26.9.11

SOMOS TODOS BEIRÕES?

Nem sempre férias são sinónimo de Algarve. Precisamos conhecer o “país profundo”. Estamos na Beira. Tudo é possível.
Consta que Viriato andou por aqui perdido entre matas de castanheiros e alcateias de lobos. Viriato era um fedelho irrequieto e insuportável. Pastava entre a Meseta Ibérica e os Montes Hermínios. Manhã cedo, saia do tugúrio familiar com um casqueiro de bolota e uma cabaça de aguardente de zimbro para matar o bicho.
Perna curta de montanheiro, envolto em mal curtido bedum de cabra. Percorria despenhadeiros graníticos em equilíbrio instável. Sonhava vertigens heróicas de libertação radical. Estamos em 160 a.
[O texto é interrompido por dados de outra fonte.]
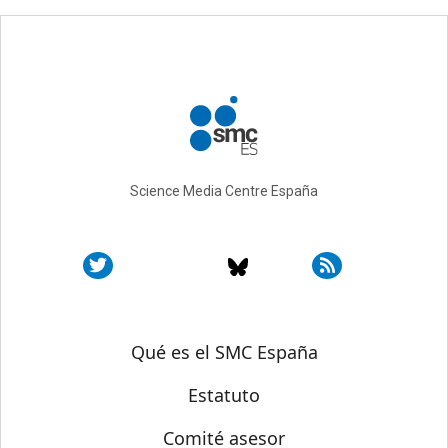
Science Media Centre España
Sobre SMC España
Qué es el SMC España
Estatuto
Comité asesor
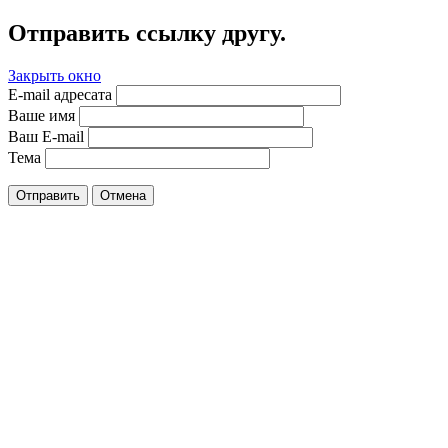
Отправить ссылку другу.
Закрыть окно
E-mail адресата
Ваше имя
Ваш E-mail
Тема
Отправить
Отмена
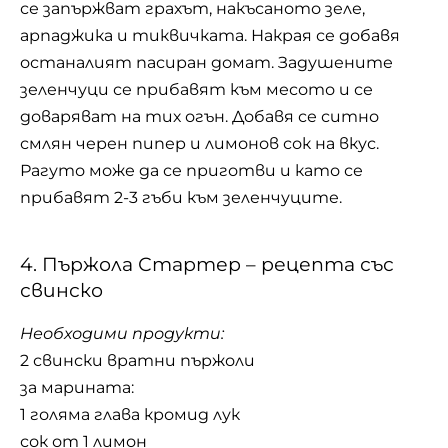
се запържват грахът, накъсаното зеле,
арпаджика и тиквичката. Накрая се добавя
останалият пасиран домат. Задушените
зеленчуци се прибавят към месото и се
доваряват на тих огън. Добавя се ситно
смлян черен пипер и лимонов сок на вкус.
Рагуто може да се приготви и като се
прибавят 2-3 гъби към зеленчуците.
4. Пържола Стартер – рецепта със
свинско
Необходими продукти:
2 свински вратни пържоли
за марината:
1 голяма глава кромид лук
сок от 1 лимон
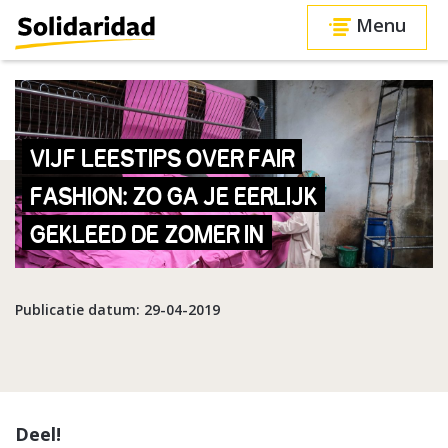
Menu
VIJF LEESTIPS OVER FAIR
FASHION: ZO GA JE EERLIJK
GEKLEED DE ZOMER IN
Publicatie datum: 29-04-2019
Deel!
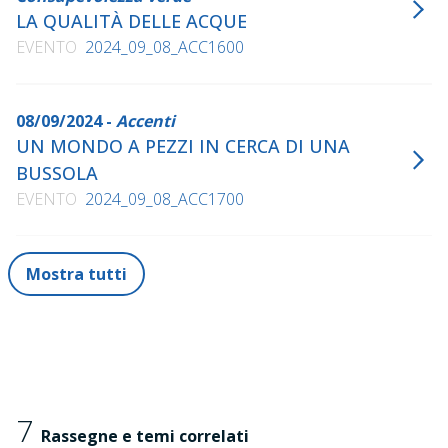
LA QUALITÀ DELLE ACQUE
EVENTO
2024_09_08_ACC1600
08/09/2024 -
Accenti
UN MONDO A PEZZI IN CERCA DI UNA
BUSSOLA
EVENTO
2024_09_08_ACC1700
Mostra tutti
7
Rassegne e temi correlati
C. O tempo era romano. O espaço incerto. O modo troglodita.
O rapaz pertencia à tribo dos Lusitanos de origem duvidosa. Eles próprios não sabiam donde vinham e muito menos para onde iam. Seriam Celtas? Iberos? Atlantes? Os romanos chamavam-lhes “pernix lusis” (ágeis lusitanos), visto não pararem quietos e serem difíceis de agarrar. Nós não nos atrevemos a chamar-lhe o que quer que seja, para não ferir susceptibilidades.
Viviam amontoados em castros de lusalite. Labirintos em chapas de zinco. Vielas enlameadas em fezes de caprino. Cheiro insuportável a urina. Sebes de couve galaica aparadas em caldo verde. As mulheres estavam permanentemente grávidas, lavando pilhas intermináveis de louça, enquanto os homens se divertiam em monumentais hecatombes com sacrifícios de bodes e prisioneiros das tribos rivais.
Povo anarca e incivilizado. Os romanos bem tentaram discipliná-los. Mas, nada. Como diria um general romano: “A Ocidente da Península Ibérica há um povo que não se governa, nem se deixa governar”.
Viriato deveria ser julgado em acção popular por gestão danosa da “res publica”. Por sua culpa atrasou-se a entrada na Comunidade Económica Romana em quase 150 anos. Foram pontes, estradas, aquedutos, subsídios e, talvez mesmo um novo aeroporto, que ficaram por fazer. Que diríamos hoje de quem nos tivesse impedido de aderir à União Europeia? No mínimo “albanês”!
Dos Lusitanos ficou o mito. A fama de um povo inquebrantável e “iluminado”. A História é mártir do devir e nós idiotas do nacionalismo.
Finalmente, em 138 a.C., três amigos de Viriato, Ditalco, Minuros e Audax, homens esclarecidos e com grande sentido de estado, tiveram o bom senso de assassinar o caudilho, sob o alto patrocínio do procônsul Quinto Servílio Cepião que, sabe-se lá porquê, teimava em nos integrar na Comunidade Económica Romana.
Os rios continuam a correr revoltos. As montanhas abruptas continuam a despenhar-se no vazio. Portugal é Terra de Lusitanos. Viriato está por todo o lado. A Beira somos nós.
Jorge Pinheiro

Texto editado no nº 2 da revista "The Printed Blog" (http://www.tvi24.iol.pt/videos.html?mul_id=13465495)

8 comments:

FAIRES said...

Pronto, se tinha dúvidas, fiquei quase esclarecido.
Eu nãoi me considero "beirão", mas sou descendente. Agora não acredito que todos o sejamos. Assim pergunto :
1) Será que o Jardim também é ????
2) E os gajos que imaginaram o aeroporto de Beja também???
HUMMMM!!!! acho que não, mas ...
Um abraço e parabéns pelo texto cheio de humor.

Anonymous said...

Tirem-me do Algarve, por favor...
Férias?
E o presidente cá do sítio a vender Porto de Mós, Meia Praia e os Índios...
Portugal é terra de lusitanos. Nós também somos.
:)
Mena

daga said...

Gosto do mito, gosto de Viriato, dos Romanos nem por isso, mas GOSTO do teu texto :))
beijo

João Menéres said...

Quando comecei a ler, pensei : O Jorge está a repetir um post , coitado...
Mas, no final, concluo que o COITADO sou eu, pois tinha-me esquecido de lhe dizer que achei muita graça quando diz que > Viriato era um fedelho insuportável e que também percorria os seus trilhos em equilíbrio instável <.

Também apreciei o texto do GONÇALO WADDINGTON !

Um abraço.

Jorge Pinheiro said...

Fernando: eu acho que somos todos... uns mais outros menos. O espírito Lusitano não me agrada.

Jorge Pinheiro said...

Mena: e agora têm algas venenosas...

Jorge Pinheiro said...

Graça: Viriato dá para tudo. Nem sabemos se existiu...

Jorge Pinheiro said...

João: sempre comprou a revista?
De facto este texto é um arranjo de um anterior. Por isso parece repetido.